Jason Gorringe, Tax-News.com, London

27 February 2001

Later this week in Paris the OECD will hold a meeting of the 'Task Force Working Group on Harmful Tax Practices' set up after its January Barbados meeting saw the beginnings of organised resistance from the offshore jurisdictions it has blacklisted for 'unfair tax competition'. The 13-member Task Force includes representatives of the OECD itself, the offshore jurisdictions, and the Commonwealth Secretariat, and is charged with the task of creating a framework within which the OECD's 'harmful tax competition' agenda could be discussed in a less threatening way.

At its previous meeting in London, the Task Force made little progress, as the OECD continued to push the jurisdictions to commit to its Memorandum of Agreement, while the jurisdictions demanded the creation of a global tax forum in which key issues could be discussed multilaterally.

Since then, it has begun to seem that the US Treasury Department may no longer be wholeheartedly behind the OECD's initiative. Encouraged by this, the Caribbean offshore jurisdictions in particular will continue to work for the creation of a multilateral forum.

"We are seeking a global tax forum to resolve these issues, rather than one dominated by the OECD," said Sir Ronald Sanders, Antigua's chief foreign affairs representative, and a member of the Task Force. "The OECD members are not now united on an OECD position, and many of them would welcome a reopening of the issue."

"We are surprised and very encouraged by the prospect of the US breaking ranks on this issue with its OECD partners," said a Barbadian official.
^^^^
* **What to do**: Resume the news report on the OECD harmful tax practices task force, starting right after its last sentence.

* **Extracted records**:
^^^^
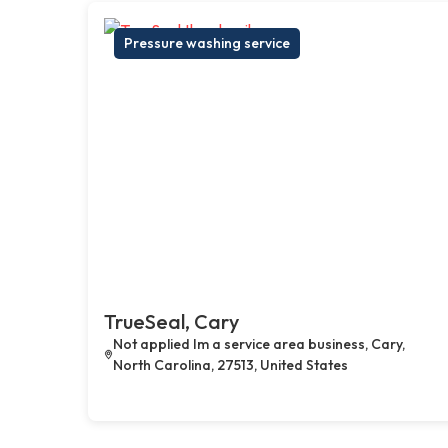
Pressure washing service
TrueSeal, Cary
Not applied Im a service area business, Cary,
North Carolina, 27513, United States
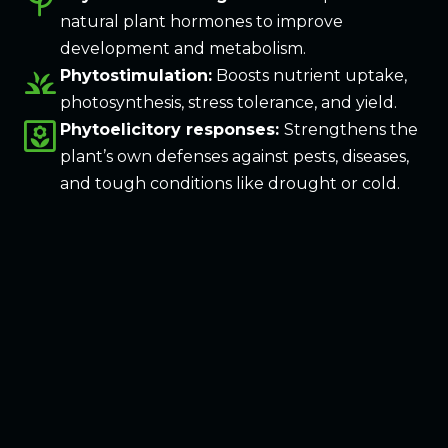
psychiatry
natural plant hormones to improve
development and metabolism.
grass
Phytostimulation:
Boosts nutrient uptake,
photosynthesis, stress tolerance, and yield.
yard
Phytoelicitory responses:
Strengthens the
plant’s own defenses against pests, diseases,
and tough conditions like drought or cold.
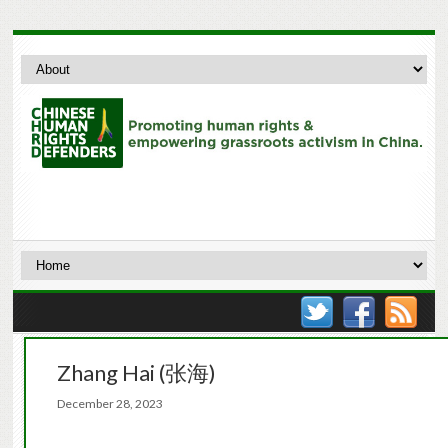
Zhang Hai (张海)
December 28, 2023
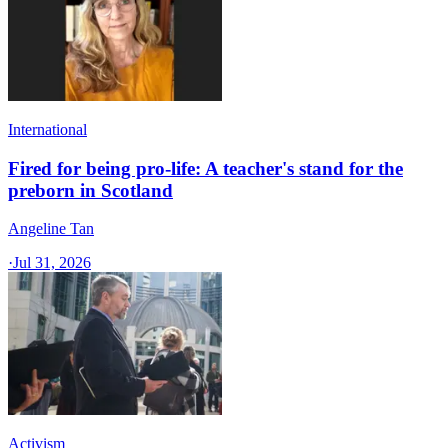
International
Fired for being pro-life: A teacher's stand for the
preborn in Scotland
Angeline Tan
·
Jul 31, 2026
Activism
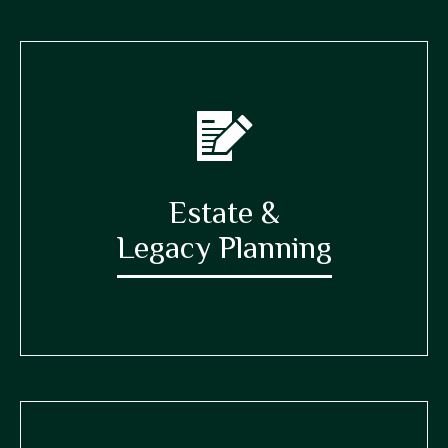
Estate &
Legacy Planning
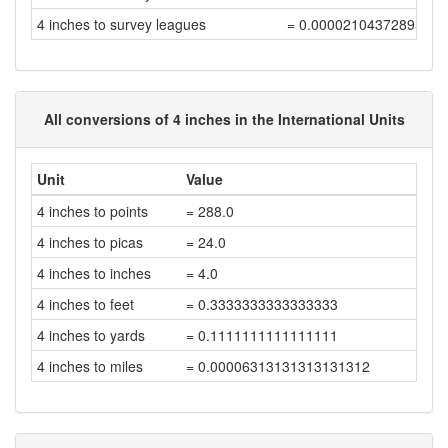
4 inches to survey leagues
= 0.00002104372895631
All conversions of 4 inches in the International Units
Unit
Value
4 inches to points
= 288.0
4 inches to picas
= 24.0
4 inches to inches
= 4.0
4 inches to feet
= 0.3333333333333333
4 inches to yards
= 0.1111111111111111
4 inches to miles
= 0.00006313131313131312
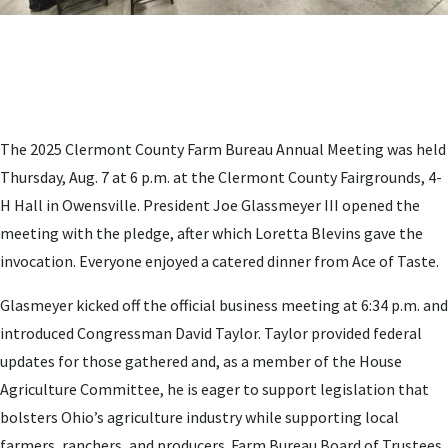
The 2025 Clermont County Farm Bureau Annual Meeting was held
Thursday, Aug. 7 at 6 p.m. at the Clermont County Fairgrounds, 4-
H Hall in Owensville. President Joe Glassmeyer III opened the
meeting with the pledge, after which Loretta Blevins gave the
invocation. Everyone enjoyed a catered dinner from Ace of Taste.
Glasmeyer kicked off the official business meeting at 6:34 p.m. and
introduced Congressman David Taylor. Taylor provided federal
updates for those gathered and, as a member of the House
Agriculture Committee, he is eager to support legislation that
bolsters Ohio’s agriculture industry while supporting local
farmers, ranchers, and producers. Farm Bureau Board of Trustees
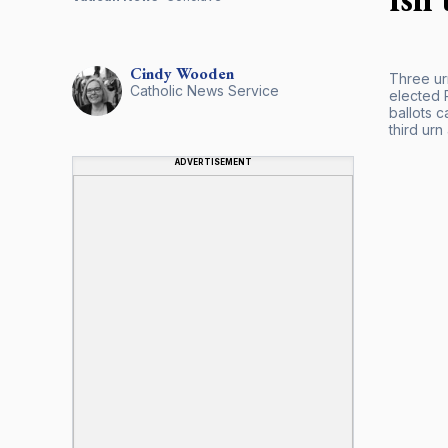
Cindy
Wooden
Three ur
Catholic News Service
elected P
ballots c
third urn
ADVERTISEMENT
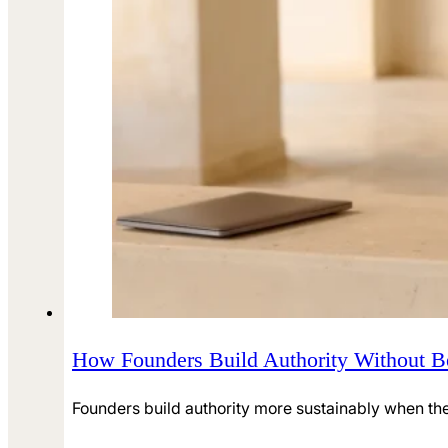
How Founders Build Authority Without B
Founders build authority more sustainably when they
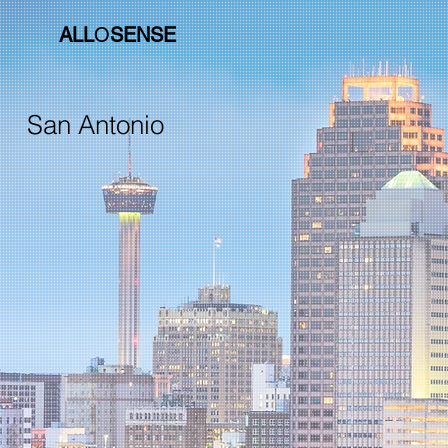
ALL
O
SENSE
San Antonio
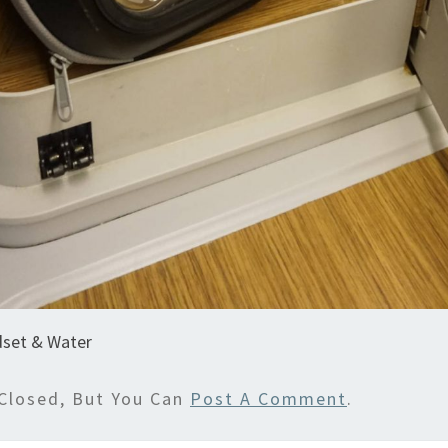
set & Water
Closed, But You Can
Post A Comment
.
^^^^
* **Response**:
The OECD denied that there had been any change in the US position. Said a spokesperson: "It is natural that a new administration would examine existing policies, and that is what is happening. We maintain that these issues must be discussed only by us and the offending jurisdictions and not in a wider forum."

US pressure group The Center for Freedom and Prosperity, which was present on the sidelines of the Barbados and London meetings, and has been encouraging the offshore jurisdictions to defy the OECD's tactics, is taking a delegation to Paris, the OECD's headquarters city, and will be hosting a public forum on the issue, with special focus on territorial taxation, financial privacy, and fiscal sovereignty.

The forum, which is open to the press and the general public, will take place Wednesday, February 28, at 4:00, at the Offices of IES, a French think-tank, located at 35 Avenue Mac-Mahon, 75017 Paris, France (Tel: 011 33 1 43 80 85 17)

In a setback for the forces arrayed against the OECD, the organisation announced on Monday that the Seychelles, which had been one of the more energetic opponents of the blacklist, had become the eighth country to sign a 'commitment' letter, which means its removal from the list, and the threat of sanctions.